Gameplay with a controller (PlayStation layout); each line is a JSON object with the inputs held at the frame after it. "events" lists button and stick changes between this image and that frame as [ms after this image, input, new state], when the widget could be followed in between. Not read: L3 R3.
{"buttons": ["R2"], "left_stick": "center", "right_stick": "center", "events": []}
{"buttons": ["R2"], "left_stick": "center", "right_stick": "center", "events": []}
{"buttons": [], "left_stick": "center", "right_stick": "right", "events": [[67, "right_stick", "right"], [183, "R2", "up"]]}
++++++
# WHAT IS BEING ASKED
All of the material must be given again exactly.

# ANSWER
Gameplay with a controller (PlayStation layout); each line is a JSON object with the inputs held at the frame after it. "events" lists button and stick changes between this image and that frame as [ms after this image, input, new state], when the widget could be followed in between. Not read: L3 R3.
{"buttons": ["R2"], "left_stick": "center", "right_stick": "center", "events": []}
{"buttons": ["R2"], "left_stick": "center", "right_stick": "center", "events": []}
{"buttons": [], "left_stick": "center", "right_stick": "right", "events": [[67, "right_stick", "right"], [183, "R2", "up"]]}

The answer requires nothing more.